Coming Together as Artists in Challenging Times

As Columbia College adjusts to distance learning, Interactive Arts and Media faculty continue to lead the charge in providing students with innovative approaches to classwork and remote resources. This post comes from Joshua A. Fisher, Assistant Professor of Immersive Media:

If this were any other year, our students would be gathering in the hallways of 916 and 1104 S Wabash. Their spirit of collaboration would spill onto the street to meet the receding raw Chicago winter. If this were any other year, but it is not. Yet, our students persist. Our faculty lead through their teaching and our community endures. Though this year is different, our students continue to grow into the next generation of interactive storytellers and animators.

This work is supported by the creative and productive relationships built between faculty, students, and staff. It can be tempting to shut down when times get tough. There is a lot of madness in the world right now. Though the existential stress of the moment may cause us to turn inward, it is in these moments that we can pull together to learn, grow, and push past obstacles. As artists, we need each other’s perspective and knowledge to grow.

During the last five weeks, I have been meeting with students one-on-one for 30-minute sessions on Zoom. We discuss the homework, any coding issues they might be having, and that week’s recorded lecture. We talk about game development, design, and more. We get the particulars out of the way. After that, we talk about life—our contemporary moment—and what it means. We discuss dharma, family, accountability, and pecans. We discuss the neat and varied stuff of interactive arts. Even though frame rates drop and the audio cuts out, for 30-minutes, it is like we are back in the classroom. In the blue glow of the Zoom meeting there is a warmth.

There is more to these conversations than catching up on work and life. What we discuss, how we talk about it, is a reflection of humanity. As artists, we take that reflection and actualize it, we make it real, through our art. Stories of courage, strength, misfortune, and generosity are found all over the world. I also hear them from my students every day, every thirty minutes. Together, we bear witness and share in this tragedy. How we respond as artists can help others.

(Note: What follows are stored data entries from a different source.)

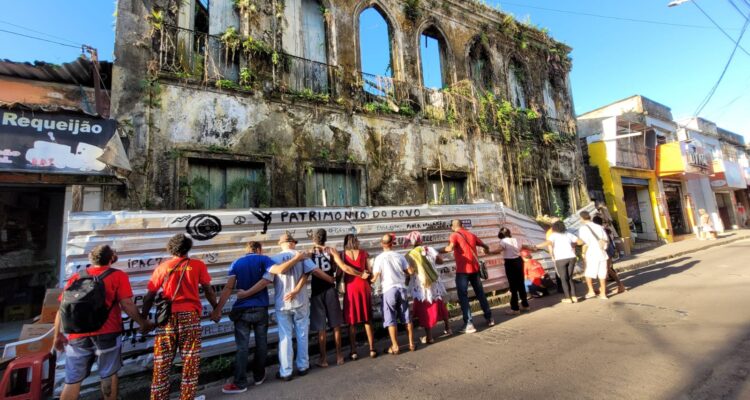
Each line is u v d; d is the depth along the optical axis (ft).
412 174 35.24
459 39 43.47
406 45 38.60
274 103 28.71
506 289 30.40
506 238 24.56
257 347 14.89
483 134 41.52
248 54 28.55
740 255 42.24
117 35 23.95
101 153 20.20
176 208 23.88
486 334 19.40
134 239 16.89
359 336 20.76
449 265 27.04
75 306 11.80
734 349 14.32
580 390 11.87
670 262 42.68
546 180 47.42
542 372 13.57
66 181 19.74
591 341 16.66
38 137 19.13
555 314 22.45
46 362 14.69
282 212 20.89
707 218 65.98
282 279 15.64
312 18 33.81
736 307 20.38
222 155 25.94
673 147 65.57
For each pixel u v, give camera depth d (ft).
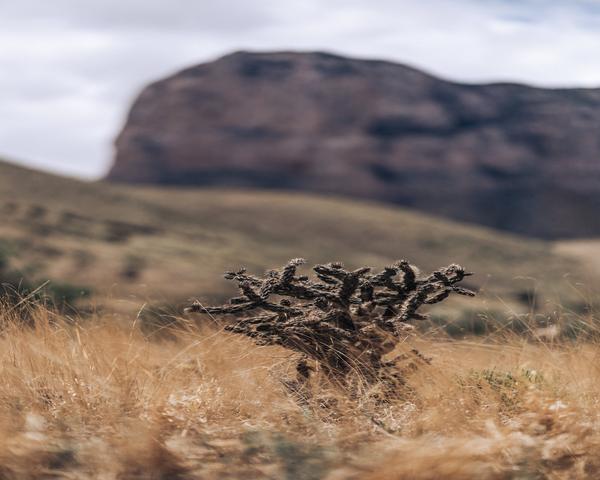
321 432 16.03
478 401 17.35
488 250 278.26
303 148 486.79
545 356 19.48
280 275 18.45
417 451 14.24
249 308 18.11
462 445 14.43
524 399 17.11
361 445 15.26
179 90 528.22
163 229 209.36
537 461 14.12
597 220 464.24
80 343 19.31
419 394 17.67
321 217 297.94
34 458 14.51
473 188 471.62
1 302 20.62
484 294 20.83
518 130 486.79
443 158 477.36
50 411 16.92
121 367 18.60
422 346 19.98
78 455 14.70
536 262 270.46
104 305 21.24
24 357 18.74
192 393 18.22
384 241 281.33
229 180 493.77
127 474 14.26
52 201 234.38
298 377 18.39
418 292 18.29
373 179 474.49
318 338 17.95
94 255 139.54
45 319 19.71
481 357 19.99
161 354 19.98
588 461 14.08
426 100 499.51
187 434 15.85
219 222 277.64
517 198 467.93
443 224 311.27
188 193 316.81
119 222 201.57
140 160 518.78
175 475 14.24
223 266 158.20
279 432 16.05
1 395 17.38
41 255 134.21
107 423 16.31
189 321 20.54
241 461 14.64
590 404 16.57
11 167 262.26
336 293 18.22
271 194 332.19
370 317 18.26
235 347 19.81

As storytellers who use animation and interactive media, we are used to collaborating with others to bring our vision to reality. In many ways, as practitioners of digital media we are uniquely suited to reflect on the present moment. The next great interactive story will be created about this experience when it is all over. As artists, we might ask ourselves and one another what we might say. How would we want to portray the present moment?

These answers are already being informed by conversations between students and faculty. It is easy to imagine a team of our IAM students competing in some future Chicago hackathon to produce that experience. So, even though we cannot be together to collaborate, we can imagine and reflect with one another. As a community, we rise as artists.